Blue Desert amorce la deuxième partie de cette incursion de Javi Canovas dans les rythmes du monde avec une approche plus légère. Des notes carillonnées et des percussions Tablas tintent en harmonies, tissant un rythme finement brodé dans des filets entrecroisés que des flûtes arabiques caressent de douces harmonies tribales. J'aime bien Fez, alors qu'initialement il me laissait de glace. Son rythme est lourd et ronflant, comme sur Atlas, mais avec une enveloppe harmonique plus aérée où un piano y court et danse de ses notes de xylophone sous les souffles des flûtes qui n'ont pas quitté les tranquilles ambiances de la pièce-titre. C'est tout gentil et léger. Et les orchestrations sauvent la mise d'un titre qui serait fade sans cela. Nouadibhou est ce qu'il y a de plus près des territoires de MÉ conventionnelle avec sa délicate intro poétique où des poussières d'étoiles flottent dans de cosmiques vents d'éther. Les couches de synthé y ondoient paresseusement, libérant des souffles flûtés sur une dune cinématographique où traînent quelques battements de percussions égarées et des chapelets de séquences abrasives qui perdent tout sens du rythme dans ces intenses vapeurs d'iodes. Le rythme s'éveille vers la cinquième minute. Arqué sur des percussions aux timbres creux et des graffitis d'un xylophone aux tonalités d'enclume, il balance son tempo furtif comme une jambe pendant dans le vide, faisant chanter les flûtes de Babylone. Ce rythme aux premières apparences furtif épouse une tangente nettement plus bruyante avec une avalanche de percussions claniques qui font résonner leurs peaux carillonnées dans une langoureuse approche de valse tribale, là où chantent toujours ces flûtes charmeuses de serpents.

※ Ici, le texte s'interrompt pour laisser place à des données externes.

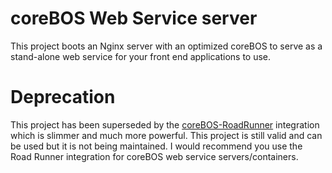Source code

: # coreBOS Web Service server

This project boots an Nginx server with an optimized coreBOS to serve as a stand-alone web service for your front end applications to use.

# Deprecation

This project has been superseded by the [coreBOS-RoadRunner](https://github.com/coreBOS/RoadRunnerWebService) integration which is slimmer and much more powerful. This project is still valid and can be used but it is not being maintained. I would recommend you use the Road Runner integration for coreBOS web service servers/containers.
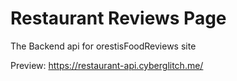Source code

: # Restaurant Reviews Page


The Backend api for orestisFoodReviews site

Preview: https://restaurant-api.cyberglitch.me/
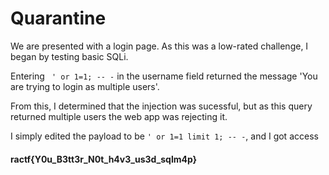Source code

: # Quarantine

We are presented with a login page. 
As this was a low-rated challenge, I began by testing basic SQLi.

Entering ` ' or 1=1; -- -` in the username field returned the message 'You are trying to login as multiple users'. 

From this, I determined that the injection was sucessful, but as this query returned multiple users the web app was rejecting it.

I simply edited the payload to be `' or 1=1 limit 1; -- -`, and I got access

#### ractf{Y0u_B3tt3r_N0t_h4v3_us3d_sqlm4p}
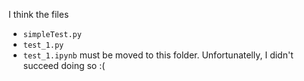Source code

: I think the files
* `simpleTest.py`
* `test_1.py`
* `test_1.ipynb`
must be moved to this folder. Unfortunatelly, I didn't succeed doing so :(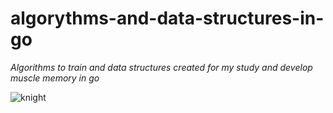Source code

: # algorythms-and-data-structures-in-go

*Algorithms to train and data structures created for my study and develop muscle memory in go*

![knight](https://github.com/jean0t/algorythms-and-data-structures-in-go/assets/127698173/6f46f6e0-acf7-498a-8b06-6bb63116929a)
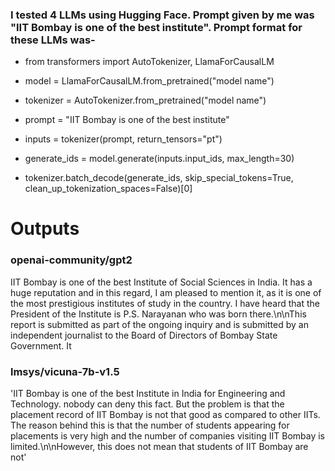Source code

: ### I tested 4 LLMs using Hugging Face. Prompt given by me was "IIT Bombay is one of the best institute". Prompt format for these LLMs was-
* from transformers import AutoTokenizer, LlamaForCausalLM

* model = LlamaForCausalLM.from_pretrained("model name")
* tokenizer = AutoTokenizer.from_pretrained("model name")
* prompt = "IIT Bombay is one of the best institute"
* inputs = tokenizer(prompt, return_tensors="pt")
* generate_ids = model.generate(inputs.input_ids, max_length=30)
* tokenizer.batch_decode(generate_ids, skip_special_tokens=True, clean_up_tokenization_spaces=False)[0]

# Outputs 

### openai-community/gpt2
 IIT Bombay is one of the best Institute of Social Sciences in India. It has a huge reputation and in this regard, I am pleased to mention it, as it is one of the most prestigious institutes of study in the country. I have heard that the President of the Institute is P.S. Narayanan who was born there.\n\nThis report is submitted as part of the ongoing inquiry and is submitted by an independent journalist to the Board of Directors of Bombay State Government. It

### lmsys/vicuna-7b-v1.5
 'IIT Bombay is one of the best Institute in India for Engineering and Technology. nobody can deny this fact. But the problem is that the placement record of IIT Bombay is not that good as compared to other IITs. The reason behind this is that the number of students appearing for placements is very high and the number of companies visiting IIT Bombay is limited.\n\nHowever, this does not mean that students of IIT Bombay are not'

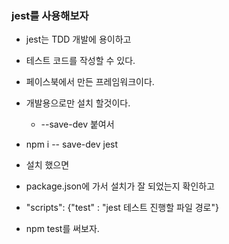 ### jest를 사용해보자

- jest는 TDD 개발에 용이하고
- 테스트 코드를 작성할 수 있다.
- 페이스북에서 만든 프레임워크이다.

- 개발용으로만 설치 할것이다.
  - --save-dev 붙여서
- npm i -- save-dev jest

- 설치 했으면
- package.json에 가서 설치가 잘 되었는지 확인하고
- "scripts": {"test" : "jest 테스트 진행할 파일 경로"}
- npm test를 써보자.
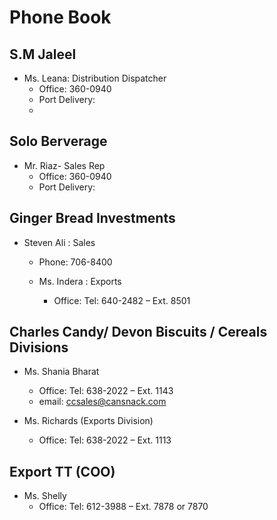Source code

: # Phone Book

## S.M Jaleel
- Ms. Leana: Distribution Dispatcher
  - Office: 360-0940
  - Port Delivery:
  - 
## Solo Berverage
- Mr. Riaz- Sales Rep
  - Office: 360-0940
  - Port Delivery: 

## Ginger Bread Investments
- Steven Ali : Sales
  - Phone: 706-8400
 
  - Ms. Indera : Exports
    - Office: Tel: 640-2482 – Ext. 8501

 
## Charles Candy/ Devon Biscuits / Cereals Divisions
- Ms. Shania Bharat
  - Office: Tel: 638-2022 – Ext. 1143
  - email: ccsales@cansnack.com
 
- Ms. Richards (Exports Division)
   - Office: Tel: 638-2022 – Ext. 1113
 
 ## Export TT (COO)
- Ms. Shelly
  - Office: Tel: 612-3988 – Ext. 7878 or 7870




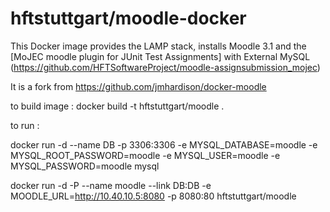 hftstuttgart/moodle-docker
==========================

This Docker image provides the LAMP stack, installs Moodle 3.1 and the [MoJEC moodle plugin for JUnit Test Assignments] with External MySQL (https://github.com/HFTSoftwareProject/moodle-assignsubmission_mojec)

It is a fork from https://github.com/jmhardison/docker-moodle

to build image : docker build -t hftstuttgart/moodle .

to run :

docker run -d --name DB -p 3306:3306 -e MYSQL_DATABASE=moodle -e MYSQL_ROOT_PASSWORD=moodle -e MYSQL_USER=moodle -e MYSQL_PASSWORD=moodle mysql

docker run -d -P --name moodle --link DB:DB -e MOODLE_URL=http://10.40.10.5:8080 -p 8080:80 hftstuttgart/moodle
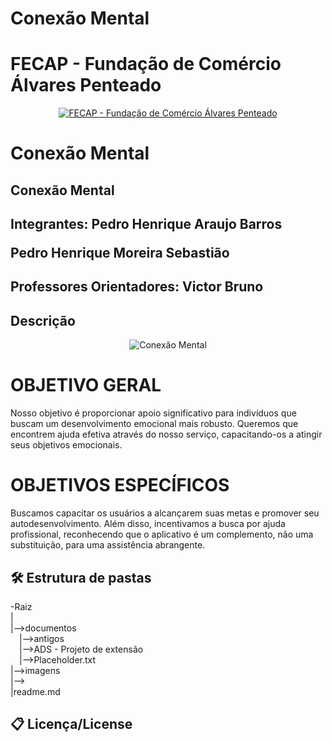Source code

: # Conexão Mental
# FECAP - Fundação de Comércio Álvares Penteado

<p align="center">
<a href= "https://www.fecap.br/"><img src="https://encrypted-tbn0.gstatic.com/images?q=tbn:ANd9GcRhZPrRa89Kma0ZZogxm0pi-tCn_TLKeHGVxywp-LXAFGR3B1DPouAJYHgKZGV0XTEf4AE&usqp=CAU" alt="FECAP - Fundação de Comércio Álvares Penteado" border="0"></a>
</p>

# Conexão Mental

## Conexão Mental
## Integrantes: Pedro Henrique Araujo Barros <P> Pedro Henrique Moreira Sebastião

## Professores Orientadores: Victor Bruno

## Descrição

<p align="center">
<img src="" alt="Conexão Mental" border="0">
 
</p>

<h1> OBJETIVO GERAL </h1>
  Nosso objetivo é proporcionar apoio significativo para indivíduos que buscam um desenvolvimento emocional mais robusto. Queremos que encontrem ajuda efetiva através do nosso serviço, capacitando-os a atingir seus objetivos emocionais.
<h1> OBJETIVOS ESPECÍFICOS </h1>
 Buscamos capacitar os usuários a alcançarem suas metas e promover seu autodesenvolvimento. Além disso, incentivamos a busca por ajuda profissional, reconhecendo que o aplicativo é um complemento, não uma substituição, para uma assistência abrangente.



## 🛠 Estrutura de pastas

-Raiz<br>
|<br>
|-->documentos<br>
  &emsp;|-->antigos<br>
   &emsp;|-->ADS - Projeto de extensão<br>
  &emsp;|-->Placeholder.txt<br>
|-->imagens<br>
|--><br>
|readme.md<br>




## 📋 Licença/License
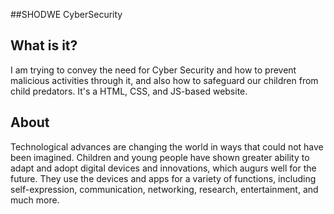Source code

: ##SHODWE CyberSecurity

## What is it?

I am trying to convey the need for Cyber Security and how to prevent malicious activities through it, and also how to safeguard our children from child predators. It's a  HTML, CSS, and JS-based website.

## About

Technological advances are changing the world in ways that could not have been imagined. Children and young people have shown greater ability to adapt and adopt digital devices and innovations, which augurs well for the future. They use the devices and apps for a variety of functions, including self-expression, communication, networking, research, entertainment, and much more.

Comme quoi que l'on puisse être différent et rester bon! C'est ce qui me vient à l'esprit en écoutant ce dernier effort de Javi Canovas dont cette étonnante incursion dans les sphères arabiques s'écoute avec une facilité déconcertante. Sans embrasser les sentiers d'une musique techno aux rythmes troublants de la Turquie, DESERT DAWN est un vivant album exotique où les percussions enchantent dans leurs rôles prédominant sur les séquences, moulant des rythmes de danses locales endiablées. Les synthés sont discrets, certes! Ils tissent des harmonies berbères où les flûtes Arabes fouettent les brises cosmiques et les poussières des dunes, créant l'équilibre idéal pour un album aux charmes des mille-et-une nuits arabiques.